The action Generate audio file with AI

Modified on Wed, 12 Nov, 2025 at 2:16 PM

Purpose

Converts text content into an MP3 audio file using an OpenAI text-to-speech model. Use this action to produce spoken versions of emails, documents or extracted text so people can listen (accessibility, notifications, voice archives, IVR, etc.).

Where to add

Place this action in any scenario that has text as input (Extract Text, AI summary/translation output, email body, plain .txt files, or any action that produces text). The action outputs an MP3 file that continues through the scenario pipeline.

Settings to generate audio from any documents

Main settings

AI model
Select the OpenAI TTS model from the AI model dropdown. Check the UI for available models (names may change as providers add models).
API key (required)
Enter your OpenAI API key. You must have an account and API access for TTS.
Note: Get your OpenAI key here >
Voice model / Voice selection
Choose the voice (for example “Nova”, or any voice options the selected TTS model provides). Different voices change timbre, gender, and speaking style.
Auto play the result: when enabled, Rofiles will play the audio file after processing; if there are multiple files, they will be played one by one.

Output

Result file: an MP3 audio file containing the synthesized speech. This file becomes the current output item and can be:
- Saved to disk
- Attached to emails
- Uploaded to a server
- Played or streamed by downstream systems
- Used for accessibility (reading emails/documents to users)

Supported input types

- Any text input produced earlier in the scenario: extracted text, templates, AI summaries/translations, email bodies, plain text files. For non-text sources (images, scanned PDFs) run OCR/Extract Text first.

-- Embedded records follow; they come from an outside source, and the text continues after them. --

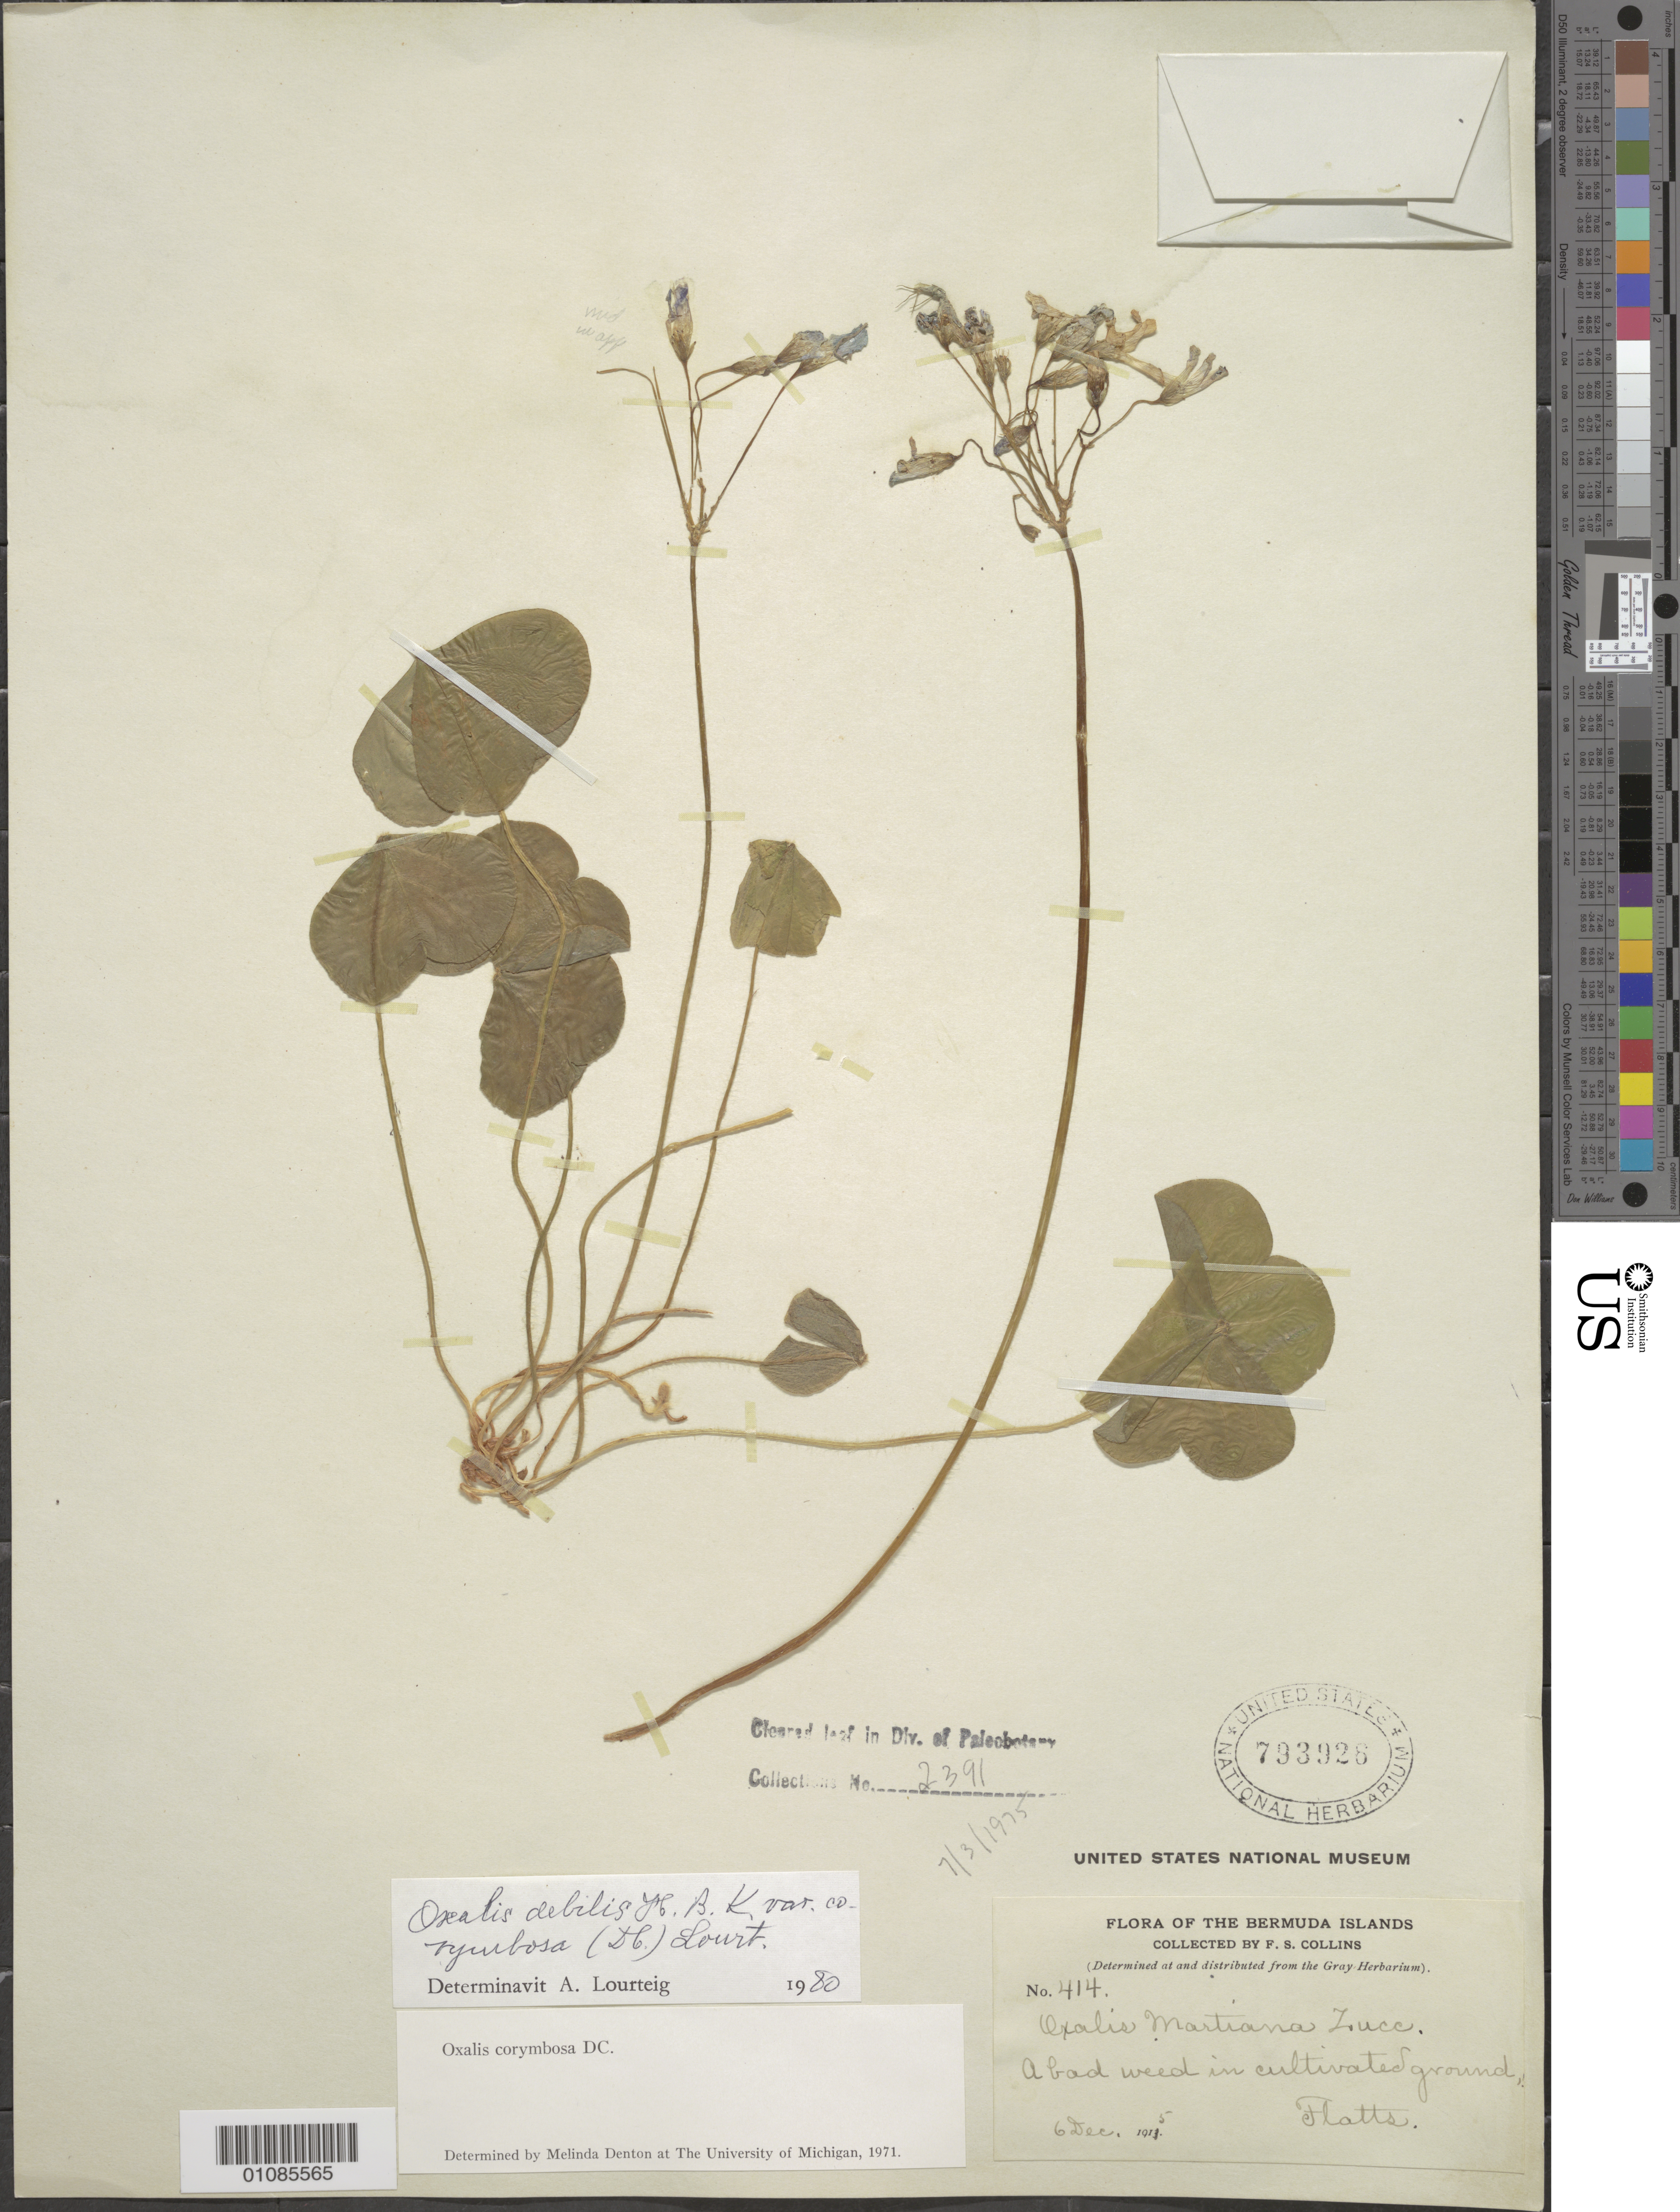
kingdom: Plantae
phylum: Tracheophyta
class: Magnoliopsida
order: Oxalidales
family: Oxalidaceae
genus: Oxalis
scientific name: Oxalis debilis var. corymbosa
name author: (DC.) Lourteig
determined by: Lourteig, A.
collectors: F. Collins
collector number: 414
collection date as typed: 06 Dec 1911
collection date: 1911-12-06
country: Bermuda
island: Bermuda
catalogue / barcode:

How to configure — quick steps

Add Generate Audio (TTS) to your scenario at the point where text is available.
Select the OpenAI TTS model from the AI model dropdown.
Enter your OpenAI API key in the Api key field.
Choose a voice from the Voice model list.
Save the action and test with a sample text.

Behavior notes and tips

Input length and provider limits: TTS services may impose size or rate limits. For long texts, split into smaller chunks and synthesize sequentially.
Accessibility use: combine with Extract Text and Add Tags to build flows that read emails or documents for visually impaired users.
Test different voices for clarity and appropriateness for your audience.

Privacy, compliance and security

Audio synthesis requires sending the text to the third‑party provider (OpenAI). Ensure this is allowed by your organization’s policies and applicable regulations before enabling the action for sensitive content.

Failure handling

Authentication errors: invalid or expired API key will prevent synthesis. Verify and update the key.
Large inputs/timeouts: split long text into chunks. If the provider times out, re-send smaller segments.

Examples

Read incoming emails aloud: Extract the email body, pass it to Generate Audio, then save/send the MP3 to a mobile device or voicemail system.
Document playback for accessibility: Extract Text from PDFs and synthesize MP3s for visually impaired users.
Voice notifications: Automatically synthesize short alerts or daily summaries and deliver as MP3 attachments.

That’s it, choose the OpenAI TTS model, supply your API key, pick a voice, and the action generates an MP3 audio file from the provided text for use in accessibility and automation workflows.